Let’s recap where we are in the course. We’ve looked at three broad topics: Java classes and interfaces, data types, and data structures. How do these relate to one another? First, let’s summarizes these concepts individually:
An abstract datatype (ADT) specifies a type name, set of required operations (with type signatures), and axioms related the behavior of the operations.
A data structure specifies a shape of data and optional contraints (called invariants) on the data within that shape. The invariants are usually defined to guarantee some particular behavior characteristic, such as efficient execution, efficient space usage, security, etc. Many different data structures can implement the same datatype.
Java interfaces capture required ADT operations and their signatures (but not the axioms).
Java classes capture shapes of data (tree, list, etc).
Java methods maintain invariants and are responsible for providing any resource guarantees that those invariants provide.
When you need a new type name on a field so that it can take different classes as values (the mixed-data scenario). In this case, the mixed-data is really an ADT, just one that you’ve custom created for your application. We did this for animals, sports scores, and sports contestants.
When you’re told to implement an existing ADT. We did this for sets and priority queues.
We’ve seen one justification for abstract classes: when you want to share replicated code between existing classes. In particular, we don’t use an abstract class just to get shared type name. That’s the job of an interface.
Overall, we’ve been exploring two different aspects of system design: specification and implementation. In specification, we state requirements (what to do), but not implementation details (how to do it). Implementations provide concrete data and methods that satisfy specifications. Usually, there are many possible implementations for the same specification (for example, Lists, BSTs, and AVL trees all implement Sets). Sometimes, the same implementation satisfies multiple implementations (for example, Lists implement either Sets of Priority Queues). As you try to keep the course concepts straight, it might help to recall which aspect of system design each one supports:
ADT Data structure
Java interface Java classes
In 1101, you focused on a replicable design recipe for implementing data structures without invariants. In 2102, we’ve introduced the notion of specification and added invariants to data structures. We’ve also switched over to Java, so you can learn how these key aspects are realized in a particular (and popular) programming language.

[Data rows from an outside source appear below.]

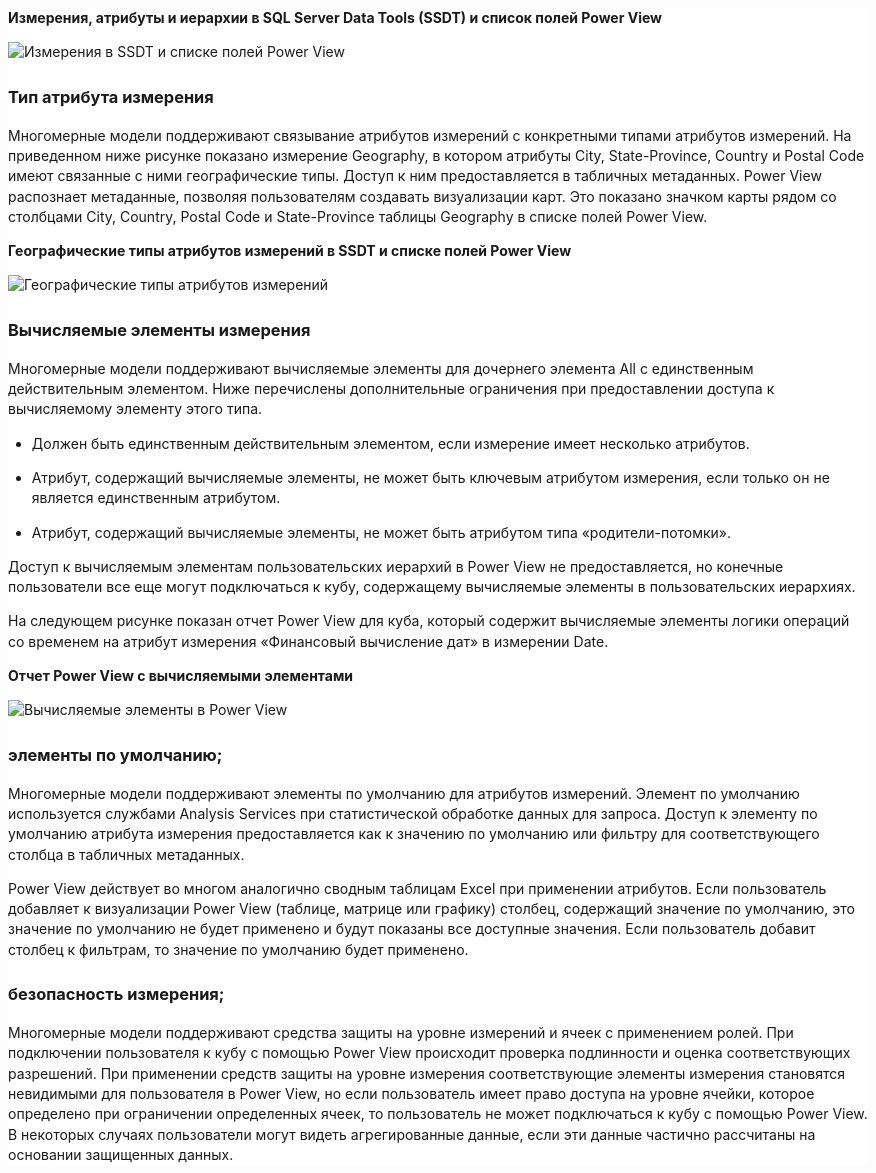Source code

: **Измерения, атрибуты и иерархии в SQL Server Data Tools (SSDT) и список полей Power View**  
  
 ![Измерения в SSDT и списке полей Power View](../../analysis-services/multidimensional-models/media/daxmd-ssdt-dimensions.gif "измерений в SSDT и списке полей Power View")  
  
### <a name="dimension-attribute-type"></a>Тип атрибута измерения  
 Многомерные модели поддерживают связывание атрибутов измерений с конкретными типами атрибутов измерений. На приведенном ниже рисунке показано измерение Geography, в котором атрибуты City, State-Province, Country и Postal Code имеют связанные с ними географические типы. Доступ к ним предоставляется в табличных метаданных. Power View распознает метаданные, позволяя пользователям создавать визуализации карт. Это показано значком карты рядом со столбцами City, Country, Postal Code и State-Province таблицы Geography в списке полей Power View.  
  
 **Географические типы атрибутов измерений в SSDT и списке полей Power View**  
  
 ![Географические типы атрибутов измерений](../../analysis-services/multidimensional-models/media/daxmd-ssdt-attribute-geog-types.gif "географические типы атрибутов измерений")  
  
### <a name="dimension-calculated-members"></a>Вычисляемые элементы измерения  
 Многомерные модели поддерживают вычисляемые элементы для дочернего элемента All с единственным действительным элементом. Ниже перечислены дополнительные ограничения при предоставлении доступа к вычисляемому элементу этого типа.  
  
-   Должен быть единственным действительным элементом, если измерение имеет несколько атрибутов.  
  
-   Атрибут, содержащий вычисляемые элементы, не может быть ключевым атрибутом измерения, если только он не является единственным атрибутом.  
  
-   Атрибут, содержащий вычисляемые элементы, не может быть атрибутом типа «родители-потомки».  
  
 Доступ к вычисляемым элементам пользовательских иерархий в Power View не предоставляется, но конечные пользователи все еще могут подключаться к кубу, содержащему вычисляемые элементы в пользовательских иерархиях.  
  
 На следующем рисунке показан отчет Power View для куба, который содержит вычисляемые элементы логики операций со временем на атрибут измерения «Финансовый вычисление дат» в измерении Date.  
  
 **Отчет Power View с вычисляемыми элементами**  
  
 ![Вычисляемые элементы в Power View](../../analysis-services/multidimensional-models/media/daxmd-calcmembersinpowerview.gif "вычисляемые элементы в Power View")  
  
### <a name="default-members"></a>элементы по умолчанию;  
 Многомерные модели поддерживают элементы по умолчанию для атрибутов измерений. Элемент по умолчанию используется службами Analysis Services при статистической обработке данных для запроса. Доступ к элементу по умолчанию атрибута измерения предоставляется как к значению по умолчанию или фильтру для соответствующего столбца в табличных метаданных.  
  
 Power View действует во многом аналогично сводным таблицам Excel при применении атрибутов. Если пользователь добавляет к визуализации Power View (таблице, матрице или графику) столбец, содержащий значение по умолчанию, это значение по умолчанию не будет применено и будут показаны все доступные значения. Если пользователь добавит столбец к фильтрам, то значение по умолчанию будет применено.  
  
### <a name="dimension-security"></a>безопасность измерения;  
 Многомерные модели поддерживают средства защиты на уровне измерений и ячеек с применением ролей. При подключении пользователя к кубу с помощью Power View происходит проверка подлинности и оценка соответствующих разрешений. При применении средств защиты на уровне измерения соответствующие элементы измерения становятся невидимыми для пользователя в Power View, но если пользователь имеет право доступа на уровне ячейки, которое определено при ограничении определенных ячеек, то пользователь не может подключаться к кубу с помощью Power View. В некоторых случаях пользователи могут видеть агрегированные данные, если эти данные частично рассчитаны на основании защищенных данных.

There’s more to come in the course on how to work with these concepts in Java. But the design recipe you learned in 1101/2 has remained intact.
We have, however, extended our treatment of testing. Previously, test cases exercised purpose statements against all the variants of input data. Now, test cases also have to exercise axioms (specification) and invariants (implementation). Some tests check that operators satisfy ADT axioms. Others check that implementations satisfy data structure invariants. If you are writing test cases for a data structure that implements an ADT, make sure you have tests for both invariants and axioms, as well as for the method’s purpose.